* GIVEN TEXT
Answer 1

Drawings wont work in the question :)

Answer 2

eish k let me write it then

Answer 3

ok

Answer 4

Determine integral (with top part of it with e^3 and the bottom part of it e^2) of: In(In w)/wlog3w (this 3 its small and just slight below log) is

Answer 5

You can draw or use the Equation editor While replying :)
Hope someone will help you out!

Answer 6

\[\int\limits_{e^2}^{e^3}In(Inw)/wlog3w dw\]

Answer 7

i tried to type it

Answer 8

but the 3 in log is slight below the log, its not 3w, the 3 its slightly belowthe log

Answer 9

oh ok so log base 3

Answer 10

yes

Answer 11

ok first get rid of that log by using change of base
\[\rightarrow \log_{3}w = \frac{\ln w}{\ln 3} \]
simplify the integral
\[\rightarrow \ln 3\int\limits_{?}^{?}\frac{\ln (\ln w)}{w \ln w}dw\]

Answer 12

then make substitution
u = ln w
du = 1/w dw --> dw = w du

\[\rightarrow \ln 3\int\limits_{?}^{?} \frac{\ln u}{u}du\]

Answer 13

then use integration by parts:

x = ln u dv = 1/u
dx = 1/u v = ln u

\[\int\limits_{?}^{?} \frac{\ln u}{u}du = \ln^{2}u - \int\limits_{?}^{?} \frac{\ln u}{u}du\]
\[2\int\limits_{?}^{?} \frac{\ln u}{u}du = \ln^{2} u\]
\[\int\limits_{?}^{?} \frac{\ln u}{u}du = \frac{\ln^{2} u}{2}\]
sub back in for u and put limits in
\[\rightarrow \ln 3(\frac{\ln^{2} (\ln w)}{2}) from e^{3} \to e^{2}\]

Answer 14

i get about 0.4

Answer 15

thank you i see, i never knew about intergration by parts

Answer 16

do you mind explaining to me how it works

Answer 17

welcome, sure

anytime you have a product of 2 functions, you can use integration by parts
\[\int\limits_{}^{}f(x)g(x) dx\]
assign either f or g as u and the other as dv, where u and v are functions of x
this leads to the equation:
\[\int\limits_{}^{}u dv = uv -\int\limits_{}^{}v du\]
so to use the equation you must find du and v
lets say u = f(x) then du = f'(x)

* INFORMATION SHOWN
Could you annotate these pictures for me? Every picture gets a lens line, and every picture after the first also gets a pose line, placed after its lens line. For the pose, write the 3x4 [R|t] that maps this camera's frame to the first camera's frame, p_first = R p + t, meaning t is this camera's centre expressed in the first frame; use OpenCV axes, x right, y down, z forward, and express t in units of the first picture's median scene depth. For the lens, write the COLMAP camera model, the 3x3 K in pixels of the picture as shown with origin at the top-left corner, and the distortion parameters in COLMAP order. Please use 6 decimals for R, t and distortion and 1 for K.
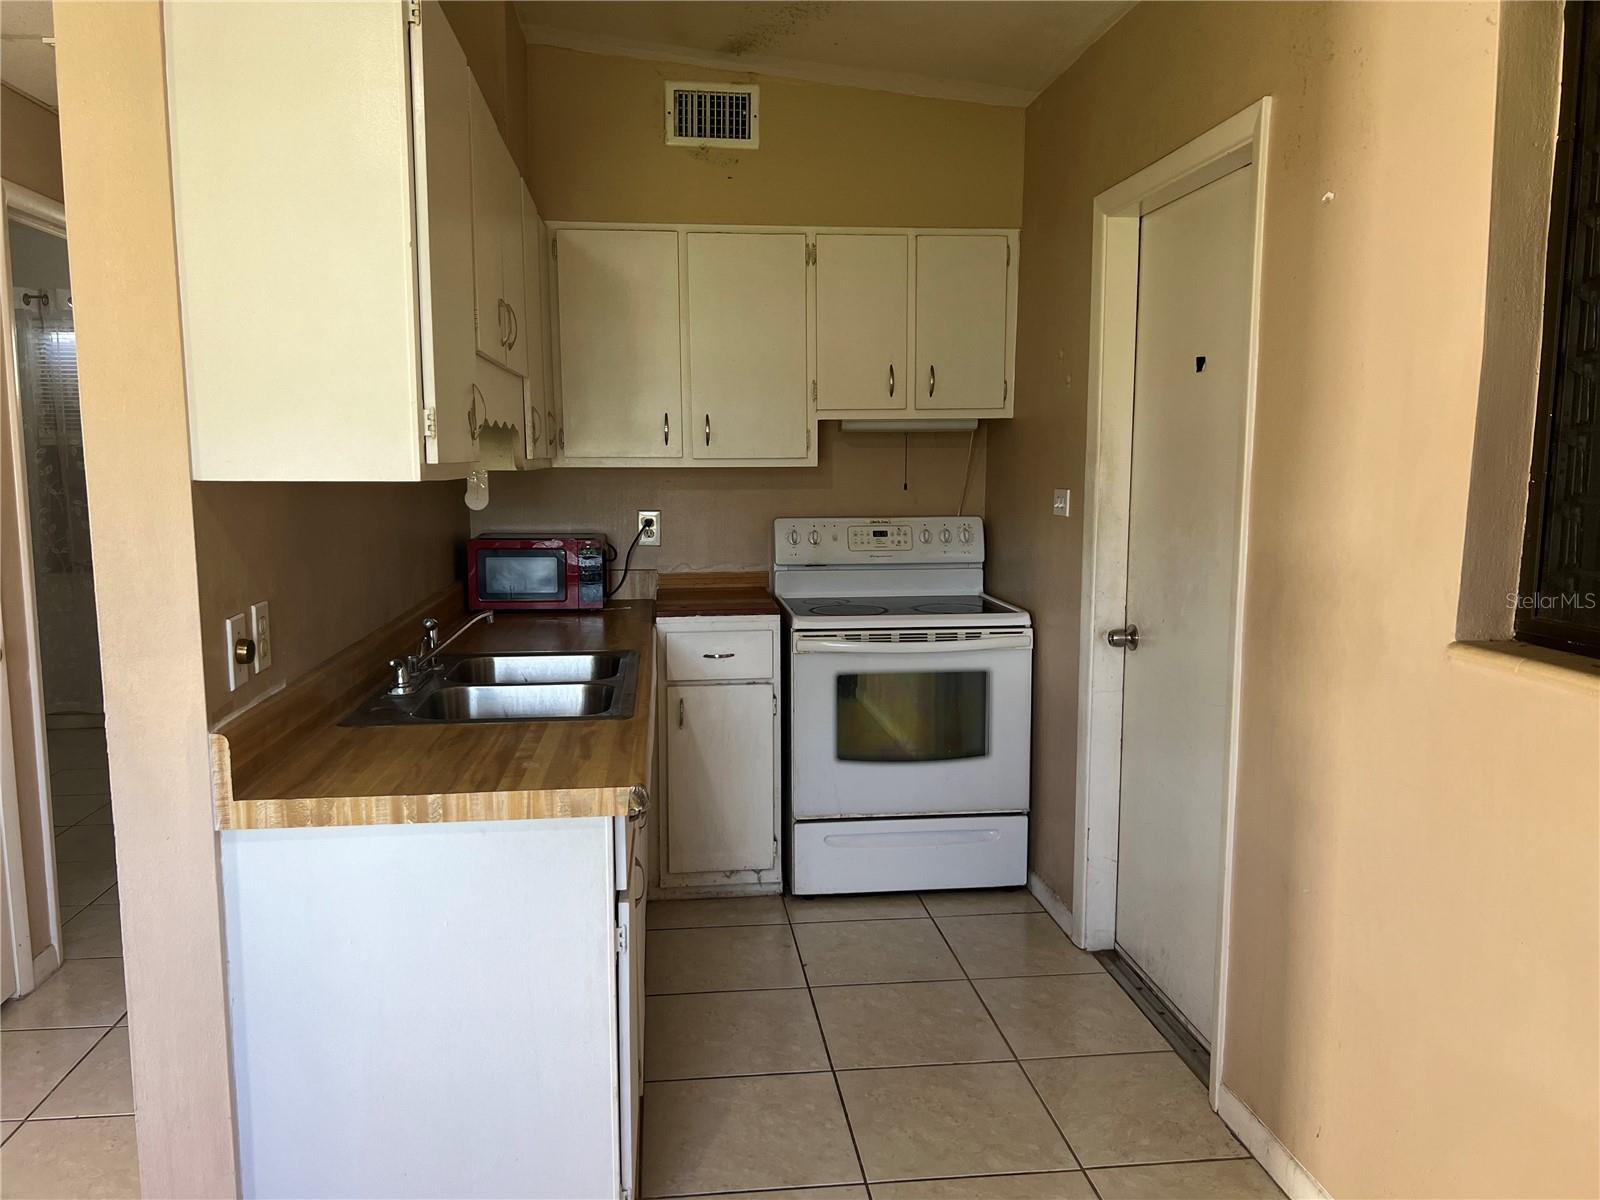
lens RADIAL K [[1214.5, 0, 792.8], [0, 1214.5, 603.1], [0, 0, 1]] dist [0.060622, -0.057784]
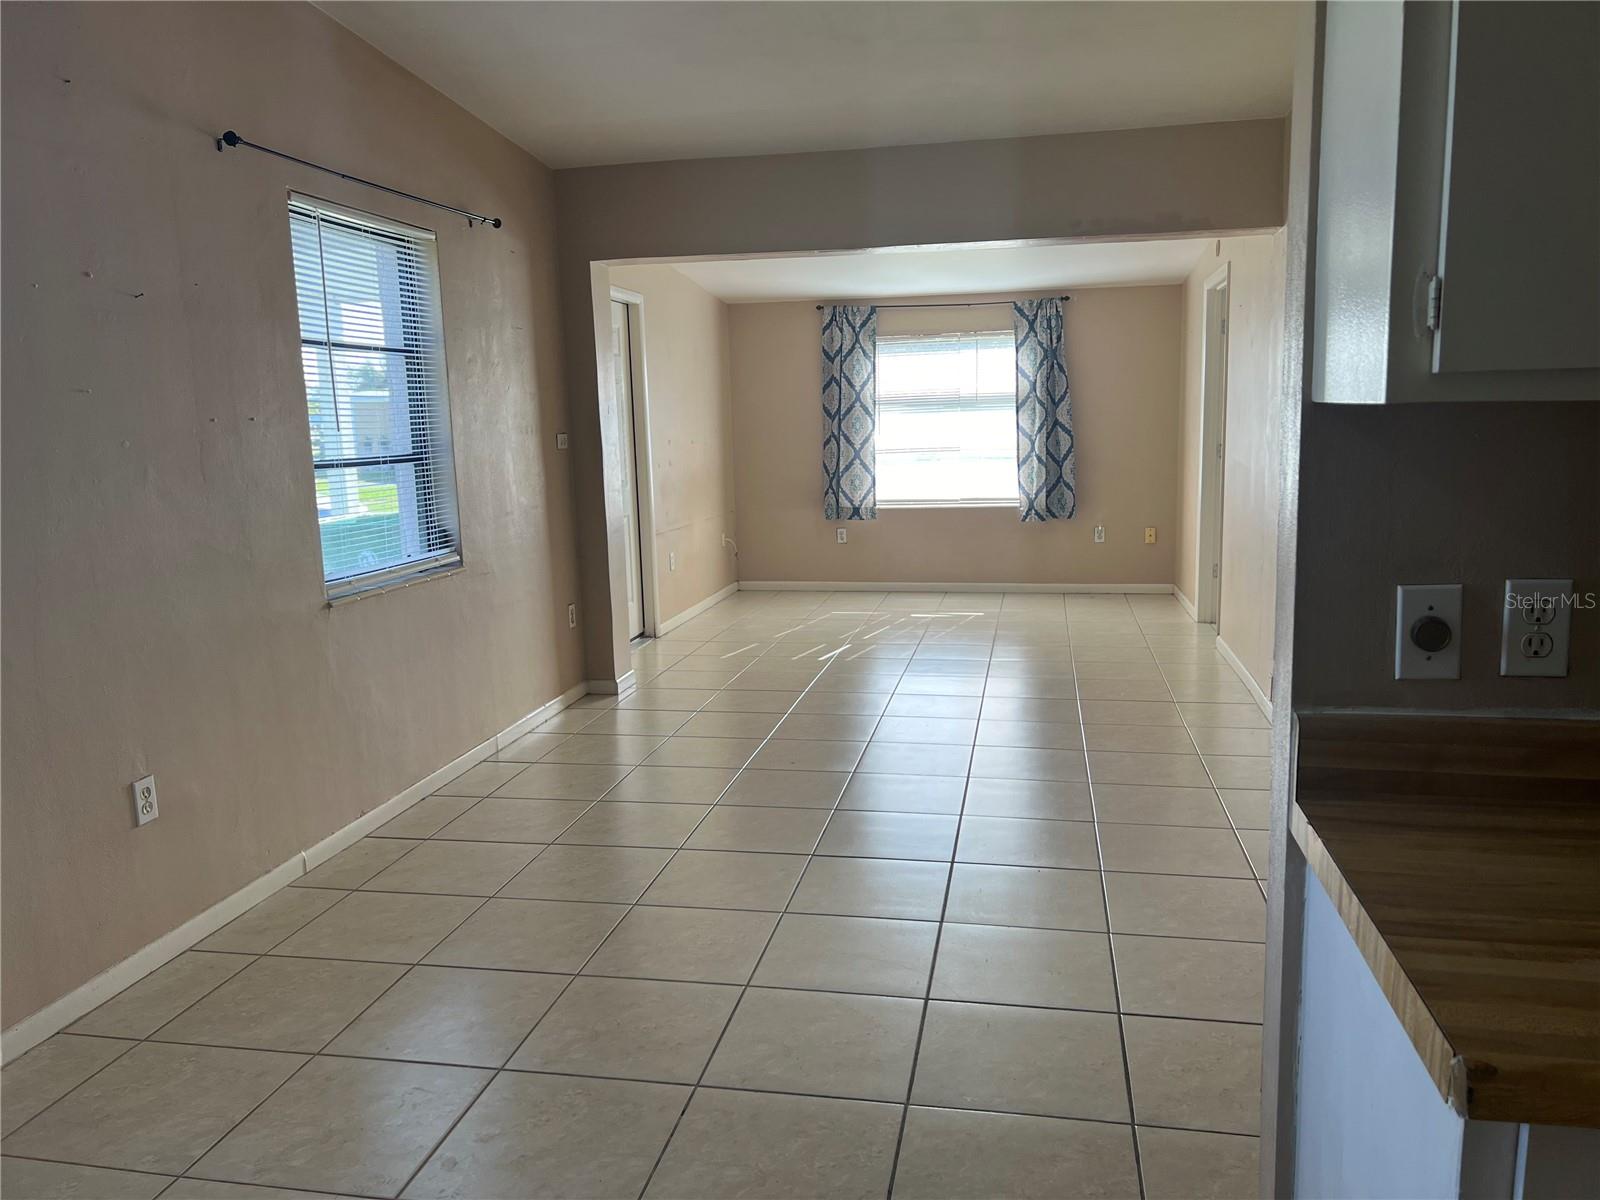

* THINGS TO DO
(1) Using the integral thread, decide whether each statement agrees with it: (a) the first step suggested is a change of base to remove the log, (b) the substitution made is u = ln w, (c) the helper reports a result of about 4. Answer yes or no for each, quoting the words that settle it.
(2) Continue the integral thread's explanation of integration by parts, picking up after its last line.
The material that comes after the thread is separate from it.

* RESULTS FOR EACH TASK
(1)
(a) Yes: "ok first get rid of that log by using change of base"
(b) Yes: "u = ln w"
(c) No: "i get about 0.4"

(2)
then dv = g(x) and v = integral g(x)

Answer 18

here is an example:
\[\int\limits_{}^{}xe^{x}dx\]
u = x dv = e^x
du = dx v = e^x
\[\int\limits\limits_{}^{}xe^{x}dx = xe^{x}-\int\limits_{}^{}e^{x} dx\]

Answer 19

k even if both function are are in the division format? e.g. \[e^xdivx\]

Answer 20

u can still use the the formula?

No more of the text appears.